The $1m-plus sale suburbs include Kaiwharawhara, Karaka Bays, Ohariu, Seatoun, Moa Point and Southgate.

Kaiwharawhara, at the bottom of the Khandallah Gorge in Wellington, was the capital’s most expensive entry point, with the suburb’s lowest settled sale price this year a very high $1.855m for a four-bedroom home.

The architecturally designed house, which looks over the harbour and sits in a gated community at Sovereign Point, fetched more than $400,000 above its 2018 rating valuation. Wellington’s most expensive entry point into the market this year was a four-bedroom home in Kaiwharwhara, which sold for $1.855m.
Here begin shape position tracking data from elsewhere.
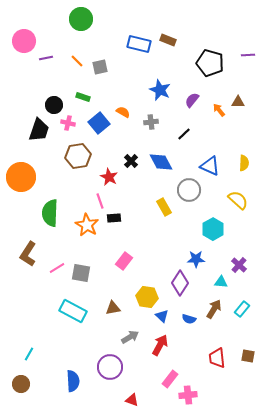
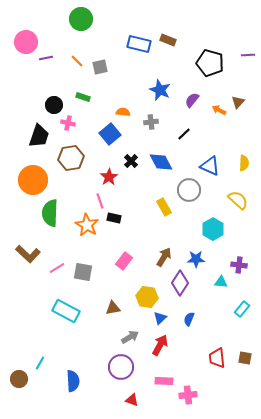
pink circle at (24, 41): moved 2 px right, 1 px down
brown triangle at (238, 102): rotated 48 degrees counterclockwise
orange arrow at (219, 110): rotated 24 degrees counterclockwise
orange semicircle at (123, 112): rotated 24 degrees counterclockwise
blue square at (99, 123): moved 11 px right, 11 px down
black trapezoid at (39, 130): moved 6 px down
brown hexagon at (78, 156): moved 7 px left, 2 px down
orange circle at (21, 177): moved 12 px right, 3 px down
red star at (109, 177): rotated 12 degrees clockwise
black rectangle at (114, 218): rotated 16 degrees clockwise
brown L-shape at (28, 254): rotated 80 degrees counterclockwise
purple cross at (239, 265): rotated 35 degrees counterclockwise
gray square at (81, 273): moved 2 px right, 1 px up
brown arrow at (214, 309): moved 50 px left, 52 px up
cyan rectangle at (73, 311): moved 7 px left
blue triangle at (162, 316): moved 2 px left, 2 px down; rotated 32 degrees clockwise
blue semicircle at (189, 319): rotated 96 degrees clockwise
cyan line at (29, 354): moved 11 px right, 9 px down
brown square at (248, 356): moved 3 px left, 2 px down
purple circle at (110, 367): moved 11 px right
pink rectangle at (170, 379): moved 6 px left, 2 px down; rotated 54 degrees clockwise
brown circle at (21, 384): moved 2 px left, 5 px up
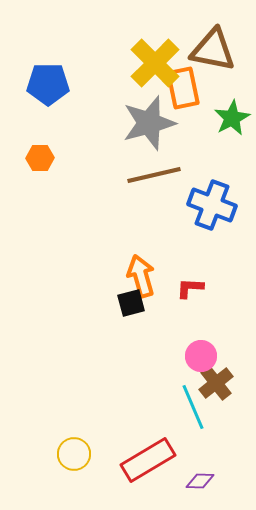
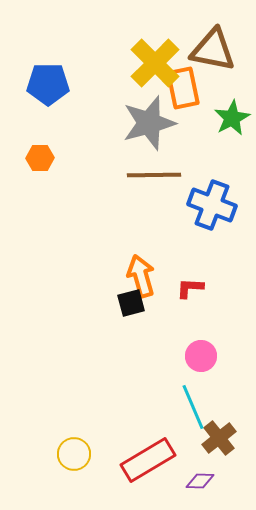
brown line: rotated 12 degrees clockwise
brown cross: moved 3 px right, 55 px down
Grant Henderson, from Bayleys Wellington, said properties in the suburb were tightly held.

OneRoof figures show Kaiwharawhara’s median property value had jumped almost half a million dollars in the last 12 months, with Henderson saying buyers shouldn’t be surprised to pay over the $2m mark for homes there. He added that properties in neighbouring Oriental Bay can fetch over $4m, and at the time of talking Bayleys had an apartment in the suburb that was under offer for $1.6m. “There have been some big sales around there, very big sales,” he said.

The OneRoof data shows the lowest entry point into Wellington this year was a $190,000 one- bedroom unit in the Quest apartment building on Johnston Street in the city centre, but Henderson says $650,000 is more likely to be the minimum required to break into Wellington before having to head out to places like Otaki.

In Christchurch there were only three suburbs where every house sold this year changed hands for $1m or more - Allandale, Ataahua and Kennedys Bush - while the number of suburbs with entry points of $500,000 or less dropping from 85 at the end of last year to 79 this year, reflecting a buoyant market.

The most expensive entry point was $1.26m paid for a four-bedroom home with a pool on Akaroa Road in Ataahua, which is well outside the city, and the lowest entry point was the $100,000 paid for a two-bedroom unit Cumberland Street in Richmond, closer to the centre of Christchurch.

James Wilson, head of valuations at OneRoof’s data partner, Valocity, said the data for Christchurch reflected how the flat post-earthquakes market was now seeing a surge post-rebuild, with investors and first home buyers flocking to new stock built on the outskirts of the city.